## [Instruction]
Look through the listing below, and wherever a line has the string "APERTURE", copy it.

*** Material for this exercise ***

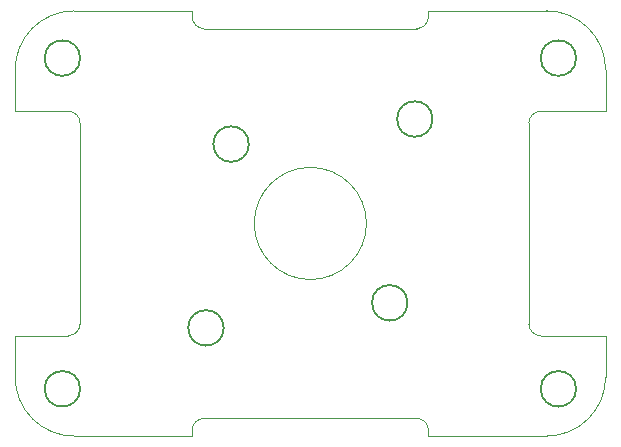
<source format=gm1>
G04 #@! TF.GenerationSoftware,KiCad,Pcbnew,(5.1.9)-1*
G04 #@! TF.CreationDate,2021-08-06T09:52:32+02:00*
G04 #@! TF.ProjectId,Driver,44726976-6572-42e6-9b69-6361645f7063,rev?*
G04 #@! TF.SameCoordinates,Original*
G04 #@! TF.FileFunction,Profile,NP*
%FSLAX46Y46*%
G04 Gerber Fmt 4.6, Leading zero omitted, Abs format (unit mm)*
G04 Created by KiCad (PCBNEW (5.1.9)-1) date 2021-08-06 09:52:32*
%MOMM*%
%LPD*%
G01*
G04 APERTURE LIST*
G04 #@! TA.AperFunction,Profile*
%ADD10C,0.050000*%
G04 #@! TD*
G04 #@! TA.AperFunction,Profile*
%ADD11C,0.150000*%
G04 #@! TD*
G04 APERTURE END LIST*
D10*
X150617904Y-110013591D02*
G75*
G02*
X151617904Y-111013591I0J-1000000D01*
G01*
X161617904Y-111513591D02*
X151617904Y-111513591D01*
X131617904Y-111013591D02*
G75*
G02*
X132617904Y-110013591I1000000J0D01*
G01*
X131617904Y-111513591D02*
X121617904Y-111513591D01*
X151617904Y-111513591D02*
X151617904Y-111013591D01*
X150617904Y-110013591D02*
X132617904Y-110013591D01*
X131617904Y-111013591D02*
X131617904Y-111513591D01*
X132617904Y-77013591D02*
G75*
G02*
X131617904Y-76013591I0J1000000D01*
G01*
X121617904Y-75513591D02*
X131617904Y-75513591D01*
X151617904Y-76013591D02*
G75*
G02*
X150617904Y-77013591I-1000000J0D01*
G01*
X151617904Y-75513591D02*
X161617904Y-75513591D01*
X131617904Y-75513591D02*
X131617904Y-76013591D01*
X132617904Y-77013591D02*
X150617904Y-77013591D01*
X151617904Y-76013591D02*
X151617904Y-75513591D01*
X161117904Y-103013591D02*
G75*
G02*
X160117904Y-102013591I0J1000000D01*
G01*
X160117904Y-85013591D02*
G75*
G02*
X161117904Y-84013591I1000000J0D01*
G01*
X122117904Y-102013591D02*
G75*
G02*
X121117904Y-103013591I-1000000J0D01*
G01*
X121117904Y-84013591D02*
G75*
G02*
X122117904Y-85013591I0J-1000000D01*
G01*
X146367904Y-93513591D02*
G75*
G03*
X146367904Y-93513591I-4750000J0D01*
G01*
X116617904Y-103013591D02*
X116617904Y-106513591D01*
X116617904Y-80513591D02*
X116617904Y-84013591D01*
X166617904Y-84013591D02*
X166617904Y-80513591D01*
X166617904Y-106513591D02*
X166617904Y-103013591D01*
X161117904Y-103013591D02*
X166617904Y-103013591D01*
X160117904Y-85013591D02*
X160117904Y-102013591D01*
X166617904Y-84013591D02*
X161117904Y-84013591D01*
X121117904Y-84013591D02*
X116617904Y-84013591D01*
X122117904Y-102013591D02*
X122117904Y-85013591D01*
X116617904Y-103013591D02*
X121117904Y-103013591D01*
D11*
X149838204Y-100233591D02*
G75*
G03*
X149838204Y-100233591I-1500300J0D01*
G01*
X134278204Y-102353591D02*
G75*
G03*
X134278204Y-102353591I-1500300J0D01*
G01*
X136407543Y-86794252D02*
G75*
G03*
X136407543Y-86794252I-1500300J0D01*
G01*
X151958204Y-84673591D02*
G75*
G03*
X151958204Y-84673591I-1500300J0D01*
G01*
X122117904Y-79513591D02*
G75*
G03*
X122117904Y-79513591I-1500000J0D01*
G01*
X164117904Y-79513591D02*
G75*
G03*
X164117904Y-79513591I-1500000J0D01*
G01*
D10*
X116617904Y-80513591D02*
G75*
G02*
X121617904Y-75513591I5000000J0D01*
G01*
X121617904Y-111513591D02*
G75*
G02*
X116617904Y-106513591I0J5000000D01*
G01*
D11*
X122117904Y-107513591D02*
G75*
G03*
X122117904Y-107513591I-1500000J0D01*
G01*
D10*
X166617904Y-106513591D02*
G75*
G02*
X161617904Y-111513591I-5000000J0D01*
G01*
X161617904Y-75513591D02*
G75*
G02*
X166617904Y-80513591I0J-5000000D01*
G01*
D11*
X164117904Y-107513591D02*
G75*
G03*
X164117904Y-107513591I-1500000J0D01*
G01*
M02*

</source>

*** End of Material for this exercise ***

## [Answer space]
G04 APERTURE LIST*
G04 APERTURE END LIST*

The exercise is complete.